Dr Peter Weaving is a GP and locality lead for Cumbria PCT, an area regarded as something of a white paper pioneer for its innovative integrated care plans and ability of commissioning GPs to steer the PCT out of a £50 million overspend. But they are under no illusion about the scale of the challenges ahead for the NHS...

‘When healthcare costs hit $1.8 trillion even Wall Street sat up and paid attention,' says Ben Chu, placidly.

‘That was back in the 90s; it's a lot more now,' he adds.

I've swapped sleepy Carlisle for the big city, Cavendish Square and the King's Fund, to get a transatlantic view of the white paper. With colleagues from Cumbria I've joined PCTs from Cornwall, Devon, London, Northumbria and the Midlands to meet and discuss healthcare developments with Chris Ham and Ben Chu.

Ham needs no introduction. He is now the chief executive of the King's Fund, a charity that seeks to understand how the health system in England can be improved. Ben Chu used to run the hospitals of New York and now looks after 5.5 million Californians through Kaiser Permanente's managed healthcare system.

‘Like you, we're fully capitated – there's no more money once you've spent it. You've got to stop these acute trusts thinking about income generation,' Chu says.

He points out we need to get our bed base down from two to three per 1,000 population to his one per 1,000 but not, he emphasises dryly, then run them at 95% occupancy.

‘Then you can't move anybody, the ER backs up; it's hopeless.' Any of this sound familiar?
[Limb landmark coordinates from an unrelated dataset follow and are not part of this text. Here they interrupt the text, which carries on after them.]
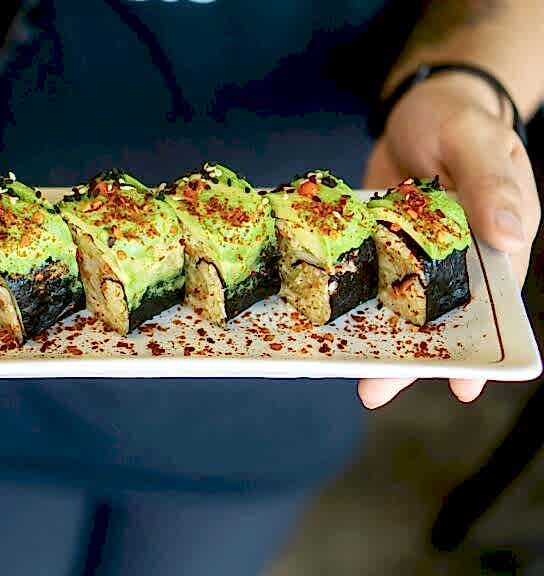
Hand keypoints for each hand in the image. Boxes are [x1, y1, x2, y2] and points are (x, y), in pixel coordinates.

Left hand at [359, 73, 539, 408]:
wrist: (416, 106)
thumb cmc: (456, 116)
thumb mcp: (473, 140)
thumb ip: (490, 182)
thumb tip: (511, 232)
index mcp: (497, 236)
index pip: (493, 302)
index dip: (479, 346)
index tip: (461, 388)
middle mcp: (458, 255)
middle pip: (438, 316)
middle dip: (411, 357)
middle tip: (375, 392)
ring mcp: (416, 254)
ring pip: (401, 307)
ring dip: (379, 341)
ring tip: (354, 378)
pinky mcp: (383, 245)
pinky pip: (371, 280)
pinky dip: (355, 303)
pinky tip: (333, 327)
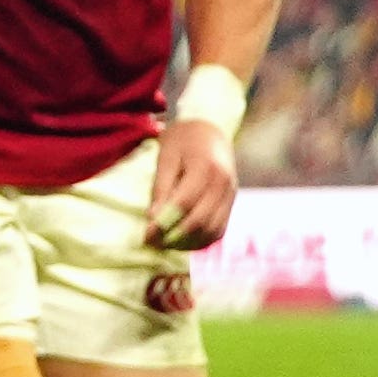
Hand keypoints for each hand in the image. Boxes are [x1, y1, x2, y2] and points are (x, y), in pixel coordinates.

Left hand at [148, 118, 239, 250]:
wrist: (209, 132)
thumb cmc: (182, 141)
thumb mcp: (166, 157)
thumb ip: (161, 188)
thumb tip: (153, 220)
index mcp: (206, 167)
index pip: (185, 203)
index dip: (164, 222)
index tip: (146, 235)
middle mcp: (224, 183)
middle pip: (201, 221)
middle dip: (175, 237)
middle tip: (153, 243)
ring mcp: (231, 195)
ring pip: (212, 230)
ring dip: (188, 243)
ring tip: (164, 244)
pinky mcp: (231, 204)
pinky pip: (219, 231)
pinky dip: (200, 241)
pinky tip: (181, 242)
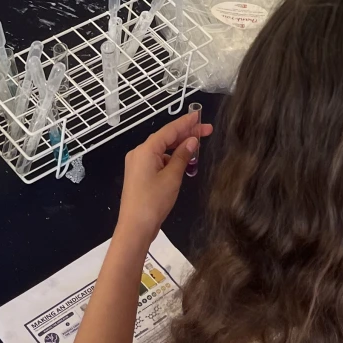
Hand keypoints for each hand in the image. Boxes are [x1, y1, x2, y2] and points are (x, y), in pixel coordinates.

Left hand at [117, 111, 212, 242]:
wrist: (135, 227)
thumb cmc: (153, 201)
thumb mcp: (172, 177)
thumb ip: (182, 156)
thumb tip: (191, 141)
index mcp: (145, 150)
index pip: (169, 130)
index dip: (186, 122)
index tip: (199, 115)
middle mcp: (139, 153)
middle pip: (165, 138)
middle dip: (185, 134)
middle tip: (207, 130)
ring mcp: (138, 165)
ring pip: (162, 149)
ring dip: (179, 147)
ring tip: (198, 145)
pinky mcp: (140, 175)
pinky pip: (158, 160)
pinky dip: (171, 158)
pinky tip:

Had any red alert bed state emails today? Chu expounds the virtues of having a grip on the whole setup – you need a box around all the services, he says.
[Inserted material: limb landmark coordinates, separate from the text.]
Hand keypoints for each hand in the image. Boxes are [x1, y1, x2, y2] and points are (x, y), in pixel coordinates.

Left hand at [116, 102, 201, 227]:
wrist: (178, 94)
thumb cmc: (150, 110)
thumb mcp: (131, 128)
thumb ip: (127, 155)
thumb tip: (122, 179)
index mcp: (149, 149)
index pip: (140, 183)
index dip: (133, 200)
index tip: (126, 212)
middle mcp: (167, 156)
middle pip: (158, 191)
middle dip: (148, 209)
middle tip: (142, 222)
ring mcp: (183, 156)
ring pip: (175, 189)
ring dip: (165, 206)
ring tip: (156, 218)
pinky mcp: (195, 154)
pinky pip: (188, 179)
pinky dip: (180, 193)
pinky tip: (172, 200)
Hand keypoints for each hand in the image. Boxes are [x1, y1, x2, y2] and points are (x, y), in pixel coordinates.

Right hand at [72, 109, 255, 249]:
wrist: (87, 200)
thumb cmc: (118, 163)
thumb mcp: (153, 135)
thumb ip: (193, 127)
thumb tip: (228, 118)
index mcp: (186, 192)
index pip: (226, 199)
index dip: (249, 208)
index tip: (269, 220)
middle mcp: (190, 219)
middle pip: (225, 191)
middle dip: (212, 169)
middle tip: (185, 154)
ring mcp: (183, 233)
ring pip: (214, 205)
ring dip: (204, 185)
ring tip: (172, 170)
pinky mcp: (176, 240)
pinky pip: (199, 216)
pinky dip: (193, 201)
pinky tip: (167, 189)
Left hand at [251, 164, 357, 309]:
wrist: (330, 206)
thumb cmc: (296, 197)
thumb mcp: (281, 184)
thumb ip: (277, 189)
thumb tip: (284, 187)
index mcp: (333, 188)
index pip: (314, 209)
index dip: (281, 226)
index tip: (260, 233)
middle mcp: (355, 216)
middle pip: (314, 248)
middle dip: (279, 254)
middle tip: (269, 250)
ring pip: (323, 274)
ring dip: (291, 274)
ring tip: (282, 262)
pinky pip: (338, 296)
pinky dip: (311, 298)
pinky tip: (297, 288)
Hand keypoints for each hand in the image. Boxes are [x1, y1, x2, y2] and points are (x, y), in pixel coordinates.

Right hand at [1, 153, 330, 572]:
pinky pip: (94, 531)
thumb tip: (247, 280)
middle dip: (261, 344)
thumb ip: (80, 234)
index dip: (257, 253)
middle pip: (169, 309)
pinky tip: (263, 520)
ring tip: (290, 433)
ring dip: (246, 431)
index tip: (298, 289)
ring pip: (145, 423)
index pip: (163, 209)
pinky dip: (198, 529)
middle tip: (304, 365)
Before I hear you groan ‘not Kaiser Permanente again', with its answers to all the NHS's problems, I must say that Chu was at pains to point out that when he joined Kaiser it had recently almost failed commercially and its performance was ‘pretty piss-poor'. It is now the top-performing health organisation in the US and I could have listened to Chu all day.
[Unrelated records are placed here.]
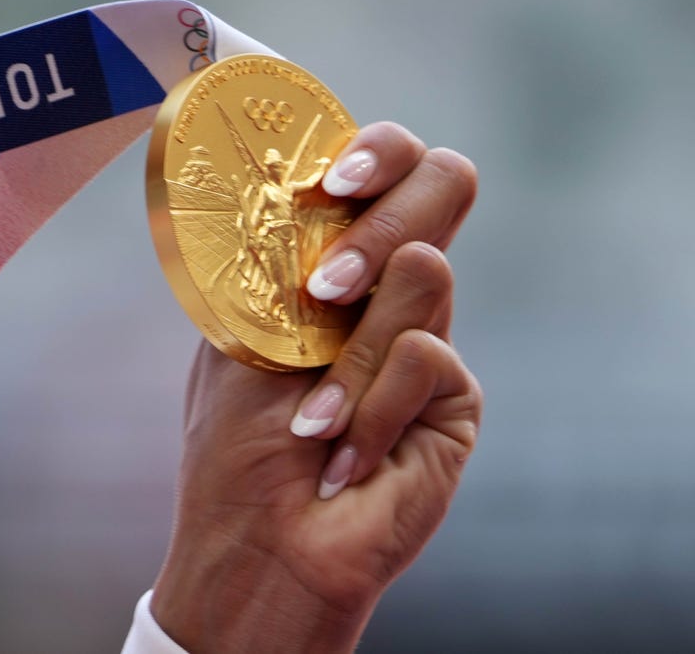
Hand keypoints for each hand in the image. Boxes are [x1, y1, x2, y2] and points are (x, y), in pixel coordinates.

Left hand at [149, 123, 481, 652]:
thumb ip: (284, 257)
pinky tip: (342, 457)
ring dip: (345, 354)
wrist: (261, 542)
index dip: (373, 152)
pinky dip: (367, 407)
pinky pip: (425, 355)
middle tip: (326, 287)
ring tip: (308, 420)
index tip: (325, 187)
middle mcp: (393, 290)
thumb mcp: (244, 333)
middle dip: (381, 221)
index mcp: (339, 264)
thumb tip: (304, 182)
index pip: (384, 167)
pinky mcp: (456, 396)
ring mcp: (430, 336)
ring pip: (424, 272)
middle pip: (444, 182)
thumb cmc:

Instead, my colleagues from round the country treat me to a range of projects and developments that restore my faith in the NHS – and the new NHS at that.

We hear about a community diabetes service run as a limited liability company that cut drug costs, reduced admissions with hypos, less patients had amputations and saw better overall blood sugar control. Sounds like one of Chu's services in a box.

We also hear that if you target patients with deteriorating renal function using a predictive model and treat them appropriately, you can keep them off the expensive misery of dialysis – which saves you £40,000 a year per very grateful patient. Why aren't we all doing this?

The real eye-opener for me is Torbay Care Trust – a health and social care trust – whose financial wizards with some very slick software measure an individual's health and social care spend. To my surprise, we spend far more on social care as we age than healthcare.

The additional advantage of being a care trust is no delayed transfers of care, which equate to length of stay four days less on average than non-care trust patients in the same hospital. Now that makes Chu sit up.